Comparison of cytokine genes related with immune responses in canine macrophages using different culture models after infection with Brucella canis

Woo Bin Park1,Suji Kim1,Soojin Shim1,Han Sang Yoo1,2†
1Department of Infectious Diseases, College of Veterinary Medicine, Seoul National University, Seoul 08826, Republic of Korea
2BioMax/N-Bio Institute, Seoul National University, Seoul 08826, Republic of Korea
Corresponding Author. Han Sang Yoo, Tel: +82-2-880-1263, Fax: +82-2-874-2738, E-mail:


Although canine brucellosis has been known to be an important re-emerging zoonosis, the pathophysiological mechanisms of Brucella canis infection remains clues to be solved.
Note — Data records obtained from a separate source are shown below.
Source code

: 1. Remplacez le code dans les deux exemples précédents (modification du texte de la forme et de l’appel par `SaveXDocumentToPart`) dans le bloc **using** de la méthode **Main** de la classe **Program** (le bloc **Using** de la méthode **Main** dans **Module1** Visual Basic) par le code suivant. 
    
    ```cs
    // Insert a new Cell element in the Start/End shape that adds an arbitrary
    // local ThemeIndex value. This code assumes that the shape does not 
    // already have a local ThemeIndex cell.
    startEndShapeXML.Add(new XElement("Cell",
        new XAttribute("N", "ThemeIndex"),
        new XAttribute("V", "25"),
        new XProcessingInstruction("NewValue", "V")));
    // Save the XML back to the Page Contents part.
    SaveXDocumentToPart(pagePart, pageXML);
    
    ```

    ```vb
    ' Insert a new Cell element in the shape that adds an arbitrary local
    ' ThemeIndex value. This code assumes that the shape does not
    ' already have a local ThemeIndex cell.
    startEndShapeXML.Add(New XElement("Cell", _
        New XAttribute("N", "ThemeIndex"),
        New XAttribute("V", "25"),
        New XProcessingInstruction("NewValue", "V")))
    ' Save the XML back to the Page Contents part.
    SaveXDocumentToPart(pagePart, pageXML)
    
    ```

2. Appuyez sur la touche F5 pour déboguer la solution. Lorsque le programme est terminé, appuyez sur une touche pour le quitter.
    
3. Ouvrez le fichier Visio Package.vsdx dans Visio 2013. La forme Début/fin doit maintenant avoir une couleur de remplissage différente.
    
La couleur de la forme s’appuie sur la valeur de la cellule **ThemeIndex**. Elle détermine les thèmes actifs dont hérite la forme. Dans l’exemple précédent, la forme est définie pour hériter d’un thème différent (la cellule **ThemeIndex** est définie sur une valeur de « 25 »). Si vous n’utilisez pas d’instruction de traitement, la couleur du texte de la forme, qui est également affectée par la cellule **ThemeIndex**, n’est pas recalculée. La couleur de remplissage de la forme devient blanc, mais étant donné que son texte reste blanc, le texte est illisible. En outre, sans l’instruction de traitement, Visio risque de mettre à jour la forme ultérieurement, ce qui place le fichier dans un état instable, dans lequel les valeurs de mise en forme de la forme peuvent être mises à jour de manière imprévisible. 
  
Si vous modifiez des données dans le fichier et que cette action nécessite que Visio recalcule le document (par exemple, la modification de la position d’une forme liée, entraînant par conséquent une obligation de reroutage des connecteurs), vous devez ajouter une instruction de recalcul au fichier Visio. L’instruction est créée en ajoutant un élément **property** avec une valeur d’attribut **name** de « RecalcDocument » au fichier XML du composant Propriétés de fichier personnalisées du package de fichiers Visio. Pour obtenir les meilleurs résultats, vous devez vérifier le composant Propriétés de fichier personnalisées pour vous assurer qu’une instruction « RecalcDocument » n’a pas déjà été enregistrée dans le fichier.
Different culture models, single and co-culture models, were constructed with canine epithelial cells, D17 and macrophage, DH82 to investigate the induction of immune responses in in vivo B. canis infection. Expression of genes related with induction of immune responses, Th1, Th2 and Th17, was compared in the two different models after the bacterial infection. In this study, expression of cytokine genes, IL-1β, IL-5, IL-6, IL-10, IL-23, and TNF-α was quantified in the DH82 at different time points using RT-qPCR in the two different culture systems after the infection. Cytokine genes related with Th1, IL-1β and TNF-α and Th17, IL-6 and IL-23 were expressed with time-dependent manners in the both systems (p<0.05). However, increase of Th2-related cytokine genes expression was not detectable in the both systems by comparison with control. The expression of Th1 and Th17 related cytokine genes was earlier in single cell culture than those in co-culture model (p<0.05). In general, amounts of the expressed genes were shown higher in single cell model than those in co-culture models. This study indicate that Th1 and Th17-associated immune responses are central to B. canis infection in dogs. In addition, it suggests a specific role of epithelial cells in the B. canis infection in vivo, which should resolved in the further study.